▸ **Passage for review**
Semi-automatic annotation of CFGs and treebanks with feature-structure information
Josef van Genabith, Dublin City University

ABSTRACT

In this talk I'll report on joint work with Louisa Sadler (U. of Essex), Anette Frank (XRCE Grenoble) and Andy Way (DCU).

Treebanks which encode higher-level feature structure, in addition to pure phrase structure information, are required as training resources for probabilistic unification grammars and data-driven parsing approaches. Manual construction of such treebanks is labour and cost intensive. As an alternative, one could envisage the construction of new or the scaling-up of existing unification grammars which can then be used to analyze corpora. However, scaling-up and grammar development is labour and cost intensive. What is more, even if a large-coverage grammar is available, typically, for each sentence in an input text it would come up with hundreds or thousands of candidate analyses from which a highly trained expert has to select.

We have developed an alternative method. The basic idea is simple: take an existing treebank, read off the CF-PSG following [Charniak,96], manually annotate it with f-structure annotations, provide macros for the lexical entries and then "reparse" the treebanked trees simply following the original c-structure annotations. During this reparsing process, the f-structure annotations are resolved, and an f-structure is produced. The process is deterministic if the annotations are, and to a large extent costly manual inspection of candidate analyses is avoided. In our current research we further automate the annotation process. In one approach we write annotation templates and compile them out over rule sets extracted from the treebank. In another approach we directly rewrite treebank entries into feature structures using templates. Some of the resources generated can be inspected at
http://www.compapp.dcu.ie/~away/Treebank/treebank.html

Data extracted from a collection
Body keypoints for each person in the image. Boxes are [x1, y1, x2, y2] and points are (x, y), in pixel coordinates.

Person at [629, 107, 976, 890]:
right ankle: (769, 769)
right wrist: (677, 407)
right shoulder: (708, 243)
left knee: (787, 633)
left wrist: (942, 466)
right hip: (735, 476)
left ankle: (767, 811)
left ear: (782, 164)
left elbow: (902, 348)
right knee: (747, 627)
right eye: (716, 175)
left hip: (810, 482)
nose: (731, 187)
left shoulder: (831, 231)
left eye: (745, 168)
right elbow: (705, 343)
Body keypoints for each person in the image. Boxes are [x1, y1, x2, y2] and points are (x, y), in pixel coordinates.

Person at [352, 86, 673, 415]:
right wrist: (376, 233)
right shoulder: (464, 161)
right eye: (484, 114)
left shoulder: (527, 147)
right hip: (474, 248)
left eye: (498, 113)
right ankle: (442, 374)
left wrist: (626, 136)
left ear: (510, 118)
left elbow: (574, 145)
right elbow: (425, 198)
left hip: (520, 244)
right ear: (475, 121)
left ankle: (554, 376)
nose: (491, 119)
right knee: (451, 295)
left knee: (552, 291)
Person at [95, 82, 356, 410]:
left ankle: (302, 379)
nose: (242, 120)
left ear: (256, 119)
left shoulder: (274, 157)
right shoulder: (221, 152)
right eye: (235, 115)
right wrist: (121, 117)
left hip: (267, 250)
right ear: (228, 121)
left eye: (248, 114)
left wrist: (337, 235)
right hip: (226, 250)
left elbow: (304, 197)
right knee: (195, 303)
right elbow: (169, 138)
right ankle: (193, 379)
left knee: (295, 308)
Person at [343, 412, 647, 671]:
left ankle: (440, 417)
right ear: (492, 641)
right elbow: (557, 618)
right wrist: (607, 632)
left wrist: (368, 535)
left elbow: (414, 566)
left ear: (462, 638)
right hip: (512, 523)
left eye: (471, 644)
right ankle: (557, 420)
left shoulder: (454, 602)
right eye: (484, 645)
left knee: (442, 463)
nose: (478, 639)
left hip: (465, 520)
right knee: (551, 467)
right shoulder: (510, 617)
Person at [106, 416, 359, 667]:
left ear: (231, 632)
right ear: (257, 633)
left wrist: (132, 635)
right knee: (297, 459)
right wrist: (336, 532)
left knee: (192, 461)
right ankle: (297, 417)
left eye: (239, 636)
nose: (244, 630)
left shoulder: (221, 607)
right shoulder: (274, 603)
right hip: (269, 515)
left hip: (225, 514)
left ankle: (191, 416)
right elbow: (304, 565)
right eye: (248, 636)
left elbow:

▸ **Tasks and exercises**
1. Reproduce the abstract between "Semi-automatic annotation of" and "Andy Way (DCU).", inclusive, switching "talk" to "presentation".
2. In the abstract, what is produced as the f-structure annotations are resolved during the reparsing process?

▸ **Outputs in order**
1.
Semi-automatic annotation of CFGs and treebanks with feature-structure information
Josef van Genabith, Dublin City University

ABSTRACT

In this presentation I'll report on joint work with Louisa Sadler (U. of Essex), Anette Frank (XRCE Grenoble) and Andy Way (DCU).

2. An f-structure is produced.